*WORK REQUEST*. Print all entries below exactly, without images.

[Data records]
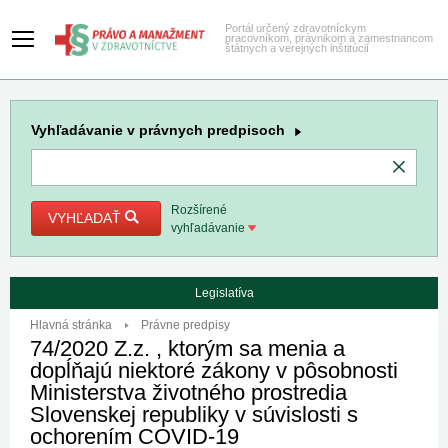
Portál určený zdravotníckym
pracovníkom, právnikom a zamestnancom
štátnych a verejných inštitúcií
Vyhľadávanie
v právnych predpisoch
Rozšírené
VYHĽADAŤ
vyhľadávanie
Legislatíva
Hlavná stránka
Právne predpisy
74/2020 Z.z. , ktorým sa menia a
dopĺňajú niektoré zákony v pôsobnosti
Ministerstva životného prostredia
Slovenskej republiky v súvislosti s
ochorením COVID-19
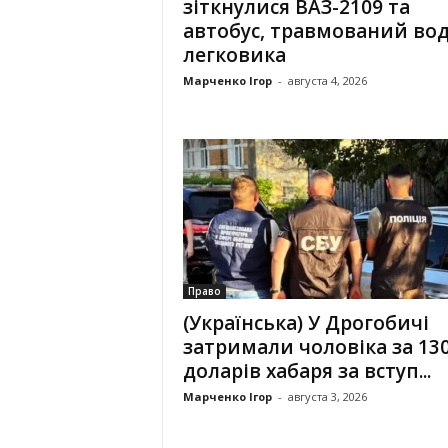
зіткнулися ВАЗ-2109 та
автобус, травмований вод
легковика
Марченко Ігор
-
августа 4, 2026
Право
(Українська) У Дрогобичі
затримали чоловіка за 13
доларів хабаря за вступ...
Марченко Ігор
-
августа 3, 2026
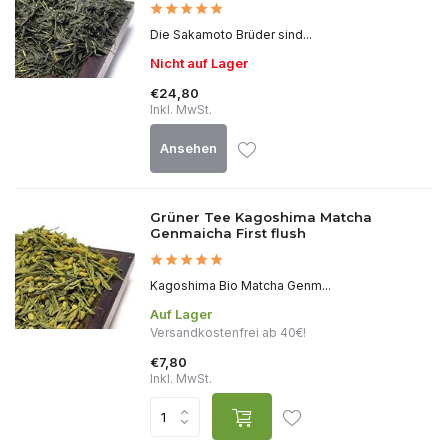
Die Sakamoto Brüder sind...
Nicht auf Lager
€24,80
Inkl. MwSt.
Ansehen
Grüner Tee Kagoshima Matcha
Genmaicha First flush
Kagoshima Bio Matcha Genm...
Auf Lager
Versandkostenfrei ab 40€!
€7,80
Inkl. MwSt.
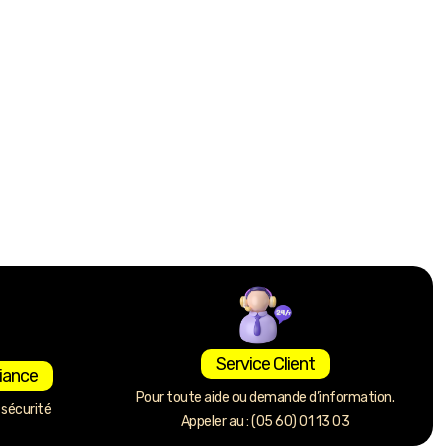
Service Client
iance
Pour toute aide ou demande d’information.
sécurité
Appeler au : (05 60) 01 13 03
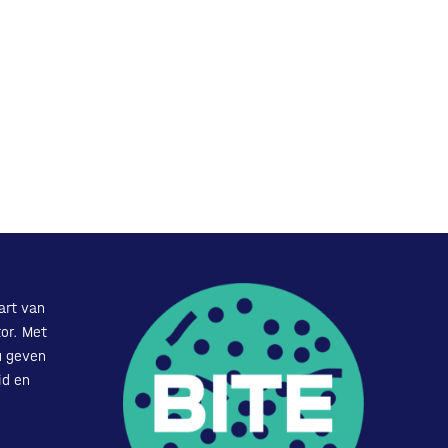
art van
or. Met
u geven
id en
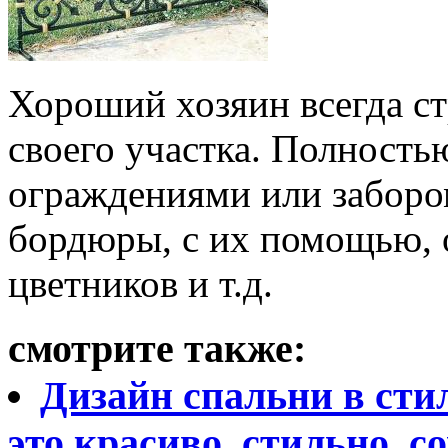
Хороший хозяин всегда с
своего участка. Полность
ограждениями или заборо
бордюры, с их помощью, 
цветников и т.д.
смотрите также:
Дизайн спальни в стил
это красиво, стильно, с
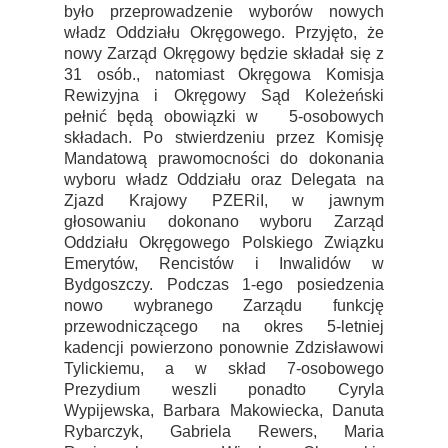
było przeprowadzenie wyborów nowych
władz Oddziału Okręgowego. Przyjęto, że
nowy Zarząd Okręgowy będzie składał się z
31 osób., natomiast Okręgowa Komisja
Rewizyjna i Okręgowy Sąd Koleżeński
pełnić będą obowiązki w 5-osobowych
składach. Po stwierdzeniu przez Komisję
Mandatową prawomocności do dokonania
wyboru władz Oddziału oraz Delegata na
Zjazd Krajowy PZERiI, w jawnym
głosowaniu dokonano wyboru Zarząd
Oddziału Okręgowego Polskiego Związku
Emerytów, Rencistów i Inwalidów w
Bydgoszczy. Podczas 1-ego posiedzenia
nowo wybranego Zarządu funkcję
przewodniczącego na okres 5-letniej
kadencji powierzono ponownie Zdzisławowi
Tylickiemu, a w skład 7-osobowego
Prezydium weszli ponadto Cyryla
Wypijewska, Barbara Makowiecka, Danuta
Rybarczyk, Gabriela Rewers, Maria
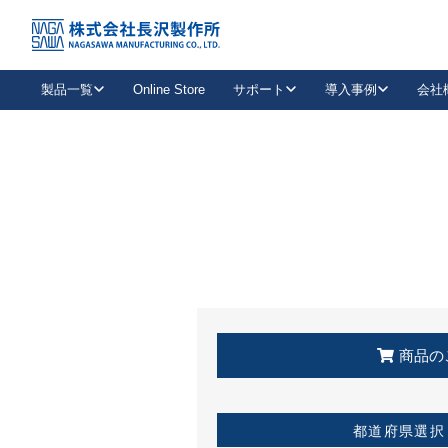
トップ
KSS加盟店・取扱店情報
店舗一覧
製品一覧
Online Store
サポート
導入事例
会社
新卒採用
会社情報
事業内容
中途採用
お問い合わせ
社会貢献活動
パート
2026年度採用情報
キャリア採用・専門職
メールフォームはこちら
工場で
キーレックス
レバーハンドル
キーレックス
機械式ボタン錠
室内用ドアハンドル
導入事例一覧
装
メールニュース
製品検索
お知らせ一覧
よくある質問（FAQ）
特集
簡単診断
教育機関
21
お客様に適したキーレックスをお探しいただけます。
廃番品情報
発
医療機関
品番から探す
取扱店情報
キーレックスを品番からお探しいただけます。
詳し
企業様採用事
商品の
お役立ち情報
都道府県選択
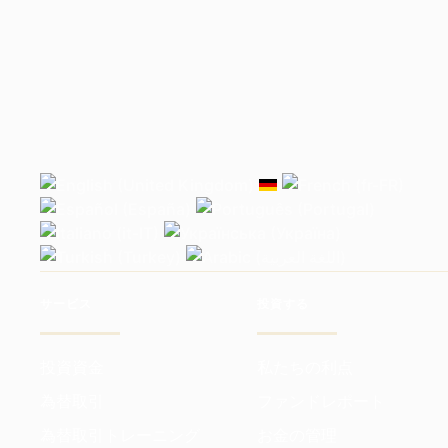
サービス
投資する
投資資金
私たちの利点
為替取引
ファンドレポート
為替取引トレーニング
お金の管理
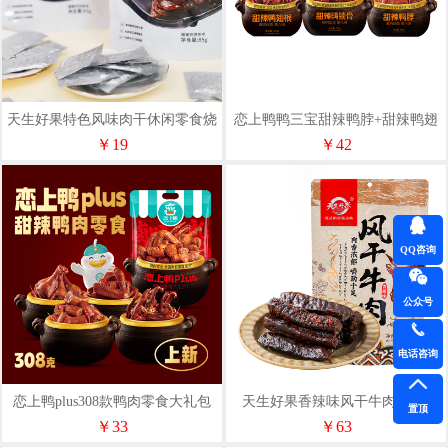
天生好果特色风味肉干休闲零食烧
恋上鸭鸭三宝甜辣鸭脖+甜辣鸭翅
烤猪肉脯85克
根+甜辣鸭锁骨独立小包组合款
￥19
￥42
QQ咨询
公众号
电话咨询
恋上鸭plus308款鸭肉零食大礼包
天生好果香辣味风干牛肉200克
置顶
鸭翅根鸭翅鸭锁骨鸭脖
￥33
￥63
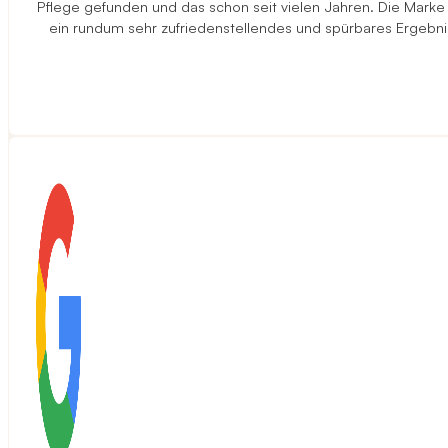
Pflege gefunden und das schon seit vielen Jahren. Die Marke
ein rundum sehr zufriedenstellendes und spürbares Ergebni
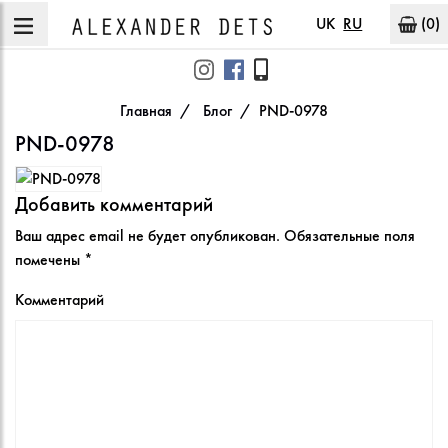
UK
RU
(0)
Главная
Блог
PND-0978
PND-0978
Добавить комментарий
Ваш адрес email не будет опубликован.
Обязательные поля
помечены
*
Комментарий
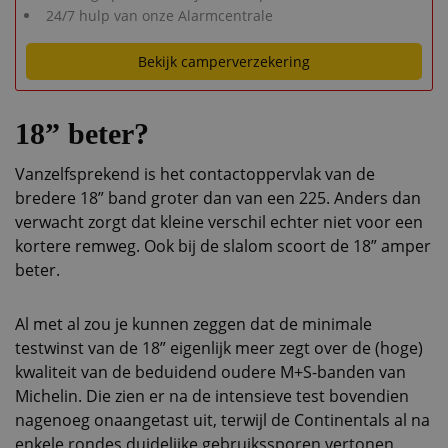
24/7 hulp van onze Alarmcentrale
Bekijk camperverzekering
18” beter?
Vanzelfsprekend is het contactoppervlak van de
bredere 18” band groter dan van een 225. Anders dan
verwacht zorgt dat kleine verschil echter niet voor een
kortere remweg. Ook bij de slalom scoort de 18” amper
beter.
Al met al zou je kunnen zeggen dat de minimale
testwinst van de 18” eigenlijk meer zegt over de (hoge)
kwaliteit van de beduidend oudere M+S-banden van
Michelin. Die zien er na de intensieve test bovendien
nagenoeg onaangetast uit, terwijl de Continentals al na
enkele rondes duidelijke gebruikssporen vertonen.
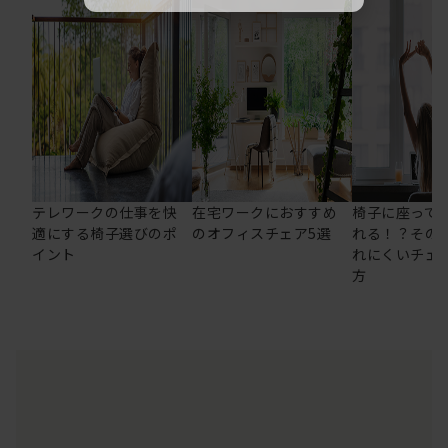
テレワークの仕事を快
在宅ワークにおすすめ
椅子に座って
適にする椅子選びのポ
のオフィスチェア5選
れる！？その
イント
れにくいチェ
方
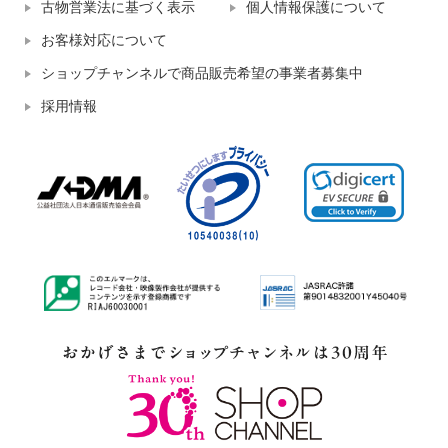
古物営業法に基づく表示
個人情報保護について
お客様対応について
ショップチャンネルで商品販売希望の事業者募集中
採用情報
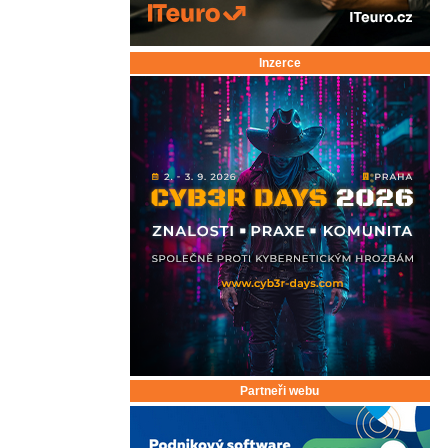
Inzerce
Partneři webu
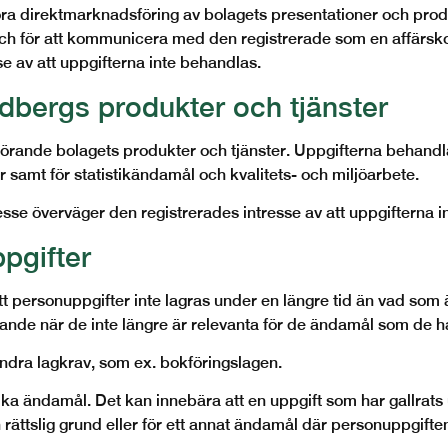
ra direktmarknadsföring av bolagets presentationer och pro
er och för att kommunicera med den registrerade som en affä
e av att uppgifterna inte behandlas.
edbergs produkter och tjänster
nde bolagets produkter och tjänster. Uppgifterna behandlas
 samt för statistikändamål och kvalitets- och miljöarbete.
e överväger den registrerades intresse av att uppgifterna i
pgifter
att personuppgifter inte lagras under en längre tid än vad s
nde när de inte längre är relevanta för de ändamål som de har
andra lagkrav, som ex. bokföringslagen.
ika ändamål. Det kan innebära att en uppgift som har gallrats u
 rättslig grund eller för ett annat ändamål där personuppgifte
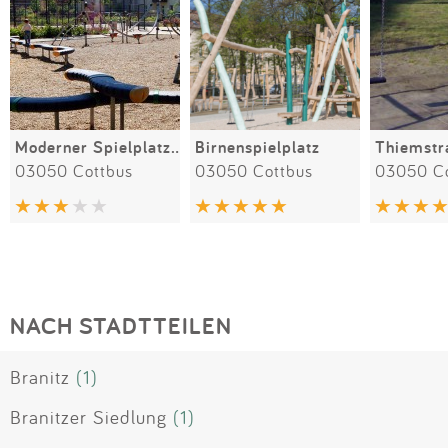
Moderner Spielplatz in der Weinbergstraße
Birnenspielplatz
Thiemstr
03050 Cottbus
03050 Cottbus
03050 Co
NACH STADTTEILEN
Branitz
(1)
Branitzer Siedlung
(1)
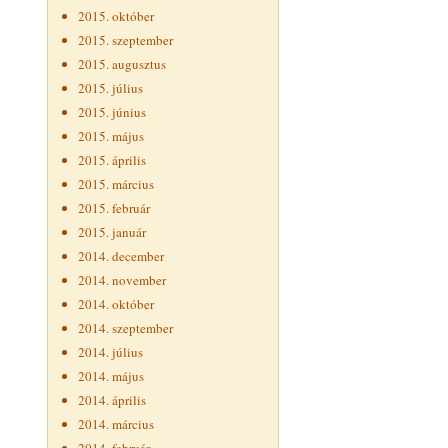
2015. október
2015. szeptember
2015. augusztus
2015. július
2015. június
2015. május
2015. április
2015. március
2015. február
2015. január
2014. december
2014. november
2014. október
2014. szeptember
2014. július
2014. május
2014. április
2014. március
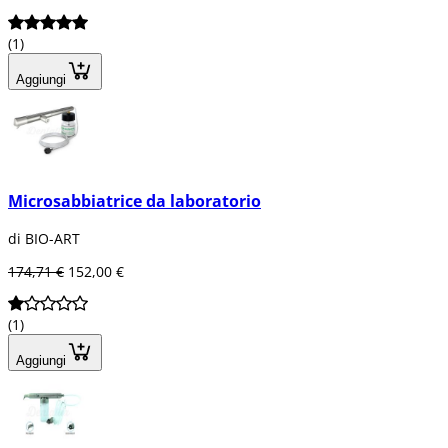
(1)
Aggiungi
Microsabbiatrice da laboratorio
di BIO-ART
174,71 €
152,00 €
(1)
Aggiungi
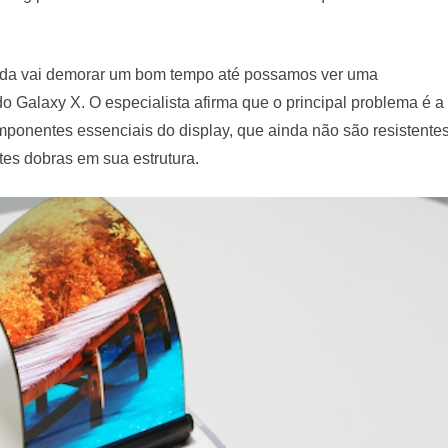
da vai demorar um bom tempo até possamos ver uma
do Galaxy X. O especialista afirma que o principal problema é a
componentes essenciais do display, que ainda não são resistente
tes dobras em sua estrutura.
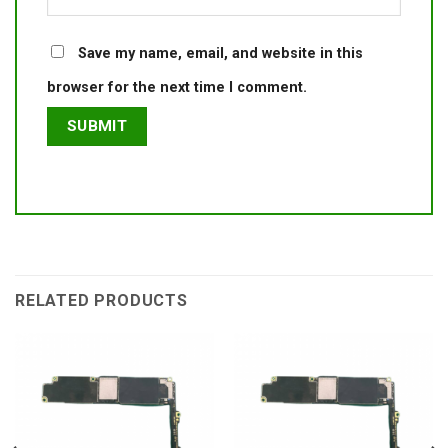
Save my name, email, and website in this
browser for the next time I comment.
RELATED PRODUCTS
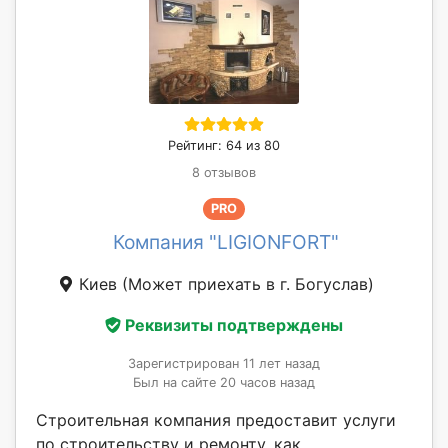
Рейтинг: 64 из 80
8 отзывов
PRO
Компания "LIGIONFORT"
Киев
(Может приехать в г. Богуслав)
Реквизиты подтверждены
Зарегистрирован 11 лет назад
Был на сайте 20 часов назад
Строительная компания предоставит услуги
по строительству и ремонту, как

*RESULT BELOW*.
Portál určený zdravotníckym
pracovníkom, právnikom a zamestnancom
štátnych a verejných inštitúcií
Vyhľadávanie
v právnych predpisoch
Rozšírené
VYHĽADAŤ
vyhľadávanie
Legislatíva
Hlavná stránka
Právne predpisy
74/2020 Z.z. , ktorým sa menia a
dopĺňajú niektoré zákony v pôsobnosti
Ministerstva životného prostredia
Slovenskej republiky v súvislosti s
ochorením COVID-19
зіткнулися ВАЗ-2109 та
автобус, травмований вод
легковика
Марченко Ігор
-
августа 4, 2026
Право
(Українська) У Дрогобичі
затримали чоловіка за 13
доларів хабаря за вступ...
Марченко Ігор
-
августа 3, 2026
Die Sakamoto Brüder sind...
Nicht auf Lager
€24,80
Inkl. MwSt.
Ansehen
Grüner Tee Kagoshima Matcha
Genmaicha First flush
Kagoshima Bio Matcha Genm...
Auf Lager
Versandkostenfrei ab 40€!
€7,80
Inkl. MwSt.
Service Client
iance
Pour toute aide ou demande d’information.
sécurité
Appeler au : (05 60) 01 13 03
art van
or. Met
u geven
id en
Хороший хозяин всегда с
своего участка. Полность
ограждениями или заборо
бордюры, с их помощью, 
цветников и т.д.
смотрите также:
Дизайн спальни в стил
это красиво, стильно, с
było przeprowadzenie wyborów nowych
władz Oddziału Okręgowego. Przyjęto, że
nowy Zarząd Okręgowy będzie składał się z
31 osób., natomiast Okręgowa Komisja
Rewizyjna i Okręgowy Sąd Koleżeński
pełnić będą obowiązki w 5-osobowych
składach. Po stwierdzeniu przez Komisję
Mandatową prawomocności do dokonania
wyboru władz Oddziału oraz Delegata na
Zjazd Krajowy PZERiI, w jawnym
głosowaniu dokonano wyboru Zarząd
Oddziału Okręgowego Polskiego Związku
Emerytów, Rencistów i Inwalidów w
Bydgoszczy. Podczas 1-ego posiedzenia
nowo wybranego Zarządu funkcję
przewodniczącego na okres 5-letniej
kadencji powierzono ponownie Zdzisławowi
Tylickiemu, a w skład 7-osobowego
Prezydium weszli ponadto Cyryla
Wypijewska, Barbara Makowiecka, Danuta
Rybarczyk, Gabriela Rewers, Maria
トップ
KSS加盟店・取扱店情報
店舗一覧
製品一覧
Online Store
サポート
導入事例
会社
新卒採用
会社情報
事業内容
中途採用
お問い合わせ
社会貢献活動
パート
2026年度採用情報
キャリア採用・専門職
メールフォームはこちら
工場で
キーレックス
レバーハンドル
キーレックス
機械式ボタン錠
室内用ドアハンドル
導入事例一覧
装
メールニュース
製品検索
お知らせ一覧
よくある質問（FAQ）
特集
簡単診断
教育機関
21
お客様に適したキーレックスをお探しいただけます。
廃番品情報
発
医療機関
品番から探す
取扱店情報
キーレックスを品番からお探しいただけます。
詳し
企業様採用事
商品の
お役立ち情報
都道府県選択
サービス
投資する
投資資金
私たちの利点
為替取引
ファンドレポート
為替取引トレーニング
お金の管理
天生好果特色风味肉干休闲零食烧
恋上鸭鸭三宝甜辣鸭脖+甜辣鸭翅
烤猪肉脯85克
根+甜辣鸭锁骨独立小包组合款
￥19
￥42
QQ咨询
公众号
电话咨询
恋上鸭plus308款鸭肉零食大礼包
天生好果香辣味风干牛肉200克
置顶
鸭翅根鸭翅鸭锁骨鸭脖
￥33
￥63
Pflege gefunden und das schon seit vielen Jahren. Die Marke
ein rundum sehr zufriedenstellendes und spürbares Ergebni
UK
RU
(0)
Главная
Блог
PND-0978
PND-0978
Добавить комментарий
Ваш адрес email не будет опубликован.
Обязательные поля
помечены
*
Комментарий
24/7 hulp van onze Alarmcentrale
Bekijk camperverzekering
18” beter?
Vanzelfsprekend is het contactoppervlak van de
bredere 18” band groter dan van een 225. Anders dan
verwacht zorgt dat kleine verschil echter niet voor een
kortere remweg. Ook bij de slalom scoort de 18” amper
beter.
Al met al zou je kunnen zeggen dat de minimale
testwinst van de 18” eigenlijk meer zegt over de (hoge)
kwaliteit van de beduidend oudere M+S-banden van
Michelin. Die zien er na de intensieve test bovendien
nagenoeg onaangetast uit, terwijl de Continentals al na
enkele rondes duidelijke gebruikssporen vertonen.
テレワークの仕事を快
在宅ワークにおすすめ
椅子に座って
適にする椅子選びのポ
のオフィスチェア5選
れる！？その
イント
れにくいチェ
方
古物営業法に基づく表示
個人情報保護について
お客様対応について
ショップチャンネルで商品販売希望の事業者募集中
採用情報
Inzerce
Partneři webu
ra direktmarknadsföring av bolagets presentationer och pro
er och för att kommunicera med den registrerade som en affä
e av att uppgifterna inte behandlas.
edbergs produkter och tjänster
nde bolagets produkter och tjänster. Uppgifterna behandlas
 samt för statistikändamål och kvalitets- och miljöarbete.
e överväger den registrerades intresse av att uppgifterna i
pgifter
att personuppgifter inte lagras under en längre tid än vad s
nde när de inte längre är relevanta för de ändamål som de har
andra lagkrav, som ex. bokföringslagen.
ika ändamål. Det kan innebära att en uppgift som har gallrats u
 rättslig grund eller för ett annat ändamål där personuppgifte
Moderner Spielplatz in der Weinbergstraße
Birnenspielplatz
Thiemstr
03050 Cottbus
03050 Cottbus
03050 Co
NACH STADTTEILEN
Branitz
(1)
Branitzer Siedlung
(1)
2015. október
2015. szeptember
2015. augusztus
2015. július
2015. június
2015. május
2015. április
2015. március
2015. február
2015. január
2014. december
2014. november
2014. október
2014. szeptember
2014. július
2014. május
2014. április
2014. március
(1)
Aggiungi
Microsabbiatrice da laboratorio
di BIO-ART
174,71 €
152,00 €
(1)
Aggiungi
da vai demorar um bom tempo até possamos ver uma
do Galaxy X. O especialista afirma que o principal problema é a
componentes essenciais do display, que ainda não são resistente
tes dobras em sua estrutura.
Save my name, email, and website in this
browser for the next time I comment.
RELATED PRODUCTS
Рейтинг: 64 из 80
8 отзывов
PRO
Компания "LIGIONFORT"
Киев
(Может приехать в г. Богуслав)
Реквизиты подтверждены
Зарегистрирован 11 лет назад
Был на сайте 20 часов назад
Строительная компания предоставит услуги
по строительству и ремонту, как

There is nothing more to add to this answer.